Лучше все-таки было попытаться или ничего не делать? Лучше для собственной совести, подумала Либ. Для голодающей девочки это не имеет значения.
Либ выбросила увядшие цветы и убрала служебник в шкатулку.
Потом, повинуясь порыву, достала снова и еще раз пролистала его в поисках молитвы к Доротее. Почему из всех молитв Анна твердила именно эту тридцать три раза в день?
Вот она – молитва на Страстную пятницу для святых душ, обращенная к святой Бригитте. В тексте Либ не нашла ничего нового: «Боготворю тебя, о дорогой крест, облагороженный прекрасными уязвимыми конечностями Иисуса, моего Спасителя, обагренный Его драгоценной кровью». Присмотревшись, она прочитала примечание, напечатанное мелким шрифтом. «Если произнести эту молитву тридцать три раза во время пятничного поста, то из чистилища будут отпущены три души, а если в Страстную пятницу, то тридцать три души». Пасхальная премия, полученная при умножении награды на одиннадцать. Либ собиралась захлопнуть книгу, когда с запозданием осознала слово «пост».

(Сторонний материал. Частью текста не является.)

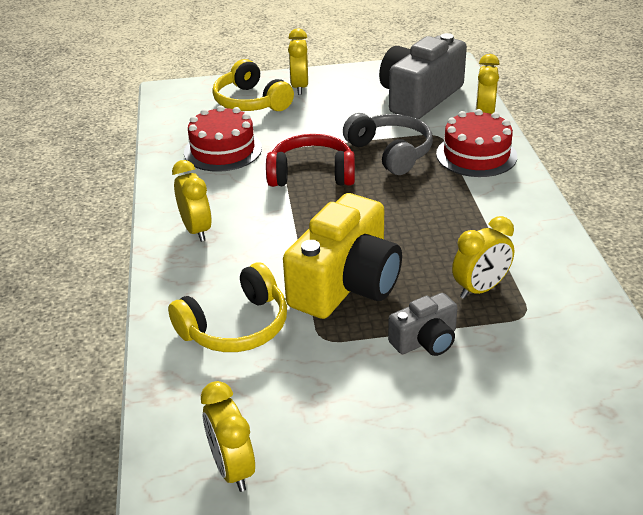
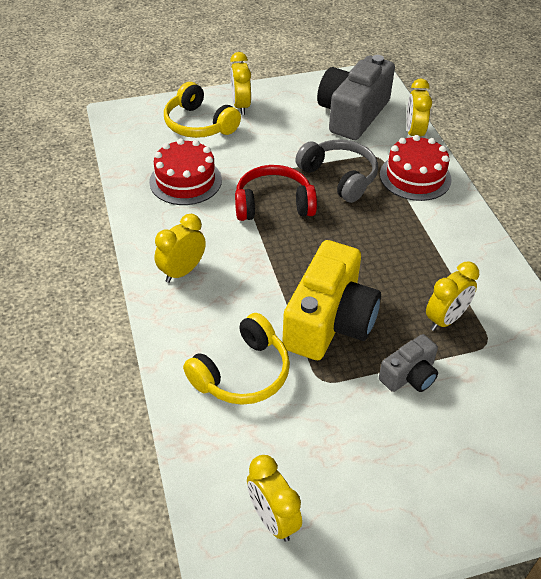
camera: 10 degrees left, 10 degrees up
yellow clock [172,160,212,242] -> yellow clock turned 105 degrees counterclockwise [154,214,206,283]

Если произнести тридцать три раза во время поста.
– Анна… – Наклонившись, она коснулась щеки девочки. – Анна! – (Анна заморгала.) – Твоя молитва «Боготворю тебя, о дорогой крест». Ты из-за этого не хочешь есть?
Улыбка девочки поразила Либ – радостная, но с оттенком скорби.
Наконец-то, подумала Либ, наконец. Но удовлетворения не было, лишь гнетущая печаль.
– Это Он тебе сказал? – спросила Анна.